EXTRACT.
My weekend has been filled with violence courtesy of my little niece who firmly believes that beating up her uncle is the greatest thing in the world. Man, five-year-old little girls can seriously do some damage. Jeez.
This week I chucked out my review for Close to the Sun, an intriguing game set in an alternate timeline where Nikola Tesla has become the richest man in the world. With all that wealth he constructed a huge ship called the Helios and then packed it with the greatest minds in the world. Of course, things go wrong, people die and we get to explore the ship in order to find out what went wrong.
All said and done I really enjoyed Close to the Sun, but the ending left me feeling entirely unsatisfied and the tension that was so well concocted early on fizzled out. Go check out my review for the rest of my thoughts.
I also put out another Patch Notes, this time talking about Randy Pitchford having a small meltdown and Valve’s brand new VR headset.
So I’ve been putting some time into Days Gone and so far I’d have to say it’s pretty damn good, though the opening couple of hours don’t do it any favours. But what I wanted to talk about here is what’s up with the bikes? Or my exactly, why is everybody on bikes and why are they all choppers? I mean, I’m totally on-board with having a bike in a zombie apocalypse, but a chopper is the worst choice possible. They’re clumsy, hard to move around and suck for off-roading. Yet everyone is riding them, with not a dirt-bike in sight. Weirder is how the roads are littered with cars and especially chunky 4x4s that would be superb for mowing down Freakers. Why does nobody drive those as well? I don’t think the game ever tries to explain it, either. Huh.
My Mortal Kombat 11 review should be up in the next few days, so I won’t say too much about it. I’ve actually had to re-write a chunk of the review due to some of the recent updates, which is a good thing because the game has been improved.
I’d also recommend checking out Kasual to Kompetitive, a handy guide to the game that you can find below. There’s a series of these videos, and once you’ve watched this one you should go and look at their combo guide.
Obviously last week Game of Thrones aired the third episode in the final season. Its fair to say that opinions were somewhat divided. I’m going to offer up some quick thoughts on it, so be warned we’re going into spoiler territory.
First, let’s tackle the Night King himself. I agree with the general feeling that after 8 seasons of build it was a shame to see him go out so…quickly. I’m not upset about Jon Snow not fighting him head-on, though. While it would have been cool to see, it wasn’t something I assumed would happen. Plus, we don’t even know if the Night King was any good with a blade. We never saw him fight, and he seemed disinterested in doing so. He shrugged off Jon’s challenge earlier in the episode, after all. He may never have had to properly fight one-on-one. He has no reason to.

EXTRACTED RECORDS.
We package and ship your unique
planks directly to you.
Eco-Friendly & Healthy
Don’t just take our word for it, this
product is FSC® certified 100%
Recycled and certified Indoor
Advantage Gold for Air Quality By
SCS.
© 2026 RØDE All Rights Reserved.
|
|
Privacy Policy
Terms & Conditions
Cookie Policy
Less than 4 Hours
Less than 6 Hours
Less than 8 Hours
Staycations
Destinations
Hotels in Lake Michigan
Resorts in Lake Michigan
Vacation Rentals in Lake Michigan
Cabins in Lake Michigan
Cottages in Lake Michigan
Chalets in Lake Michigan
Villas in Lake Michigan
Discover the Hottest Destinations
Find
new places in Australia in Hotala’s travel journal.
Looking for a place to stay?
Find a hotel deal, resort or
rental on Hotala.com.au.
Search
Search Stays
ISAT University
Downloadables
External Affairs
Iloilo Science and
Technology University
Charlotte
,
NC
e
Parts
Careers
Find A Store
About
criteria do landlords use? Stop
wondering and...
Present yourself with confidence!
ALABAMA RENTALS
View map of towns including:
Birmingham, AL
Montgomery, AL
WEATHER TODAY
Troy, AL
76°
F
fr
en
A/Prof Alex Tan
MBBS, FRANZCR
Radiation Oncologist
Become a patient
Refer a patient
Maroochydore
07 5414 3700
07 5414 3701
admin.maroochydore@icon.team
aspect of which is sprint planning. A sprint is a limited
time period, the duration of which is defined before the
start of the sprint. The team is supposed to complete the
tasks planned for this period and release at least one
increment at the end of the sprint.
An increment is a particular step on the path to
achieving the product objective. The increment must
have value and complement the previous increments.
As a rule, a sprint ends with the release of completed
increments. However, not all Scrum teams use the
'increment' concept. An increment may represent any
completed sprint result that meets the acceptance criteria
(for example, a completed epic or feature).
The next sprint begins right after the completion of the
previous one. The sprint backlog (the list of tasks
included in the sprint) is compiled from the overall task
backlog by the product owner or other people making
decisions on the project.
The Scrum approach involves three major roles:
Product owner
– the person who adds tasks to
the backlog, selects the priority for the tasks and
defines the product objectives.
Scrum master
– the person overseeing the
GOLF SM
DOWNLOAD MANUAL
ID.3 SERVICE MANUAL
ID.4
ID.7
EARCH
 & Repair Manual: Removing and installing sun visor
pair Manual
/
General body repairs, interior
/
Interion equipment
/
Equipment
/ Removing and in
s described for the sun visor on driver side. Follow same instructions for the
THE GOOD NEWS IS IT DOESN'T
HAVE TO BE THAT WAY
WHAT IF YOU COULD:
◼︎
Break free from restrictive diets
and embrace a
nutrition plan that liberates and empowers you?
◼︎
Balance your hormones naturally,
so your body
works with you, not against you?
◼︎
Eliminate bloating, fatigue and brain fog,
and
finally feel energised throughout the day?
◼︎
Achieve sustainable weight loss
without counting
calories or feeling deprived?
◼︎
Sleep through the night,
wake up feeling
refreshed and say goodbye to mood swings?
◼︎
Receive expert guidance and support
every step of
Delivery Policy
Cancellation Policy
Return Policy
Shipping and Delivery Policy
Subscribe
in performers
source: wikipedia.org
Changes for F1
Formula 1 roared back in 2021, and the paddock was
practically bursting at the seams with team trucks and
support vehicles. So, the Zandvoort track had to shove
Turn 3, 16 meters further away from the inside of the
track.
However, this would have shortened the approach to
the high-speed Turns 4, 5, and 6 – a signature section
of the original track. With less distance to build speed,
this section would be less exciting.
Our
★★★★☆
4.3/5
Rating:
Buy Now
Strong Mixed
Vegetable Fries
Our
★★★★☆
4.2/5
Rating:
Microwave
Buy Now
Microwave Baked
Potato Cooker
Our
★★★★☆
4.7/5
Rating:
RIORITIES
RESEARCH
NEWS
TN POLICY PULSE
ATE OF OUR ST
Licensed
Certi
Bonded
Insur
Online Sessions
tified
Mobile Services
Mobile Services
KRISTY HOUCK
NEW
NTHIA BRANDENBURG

EXERCISE INSTRUCTIONS.
a: Set down the passage of the blog post from "All said and" up to and including "of my thoughts.", word for word.
b: Answer these questions from the blog post:
(i) What is the name of the ship Tesla builds in Close to the Sun?
(ii) Which episode of the final season of Game of Thrones aired last week?
(iii) What kind of riding does the writer say choppers suck for?
The items were taken from a different source than the blog post.

OUTPUTS BY TASK.
a:
All said and done I really enjoyed Close to the Sun, but the ending left me feeling entirely unsatisfied and the tension that was so well concocted early on fizzled out. Go check out my review for the rest of my thoughts.

b:
(i) The Helios
(ii) The third episode
(iii) Off-roading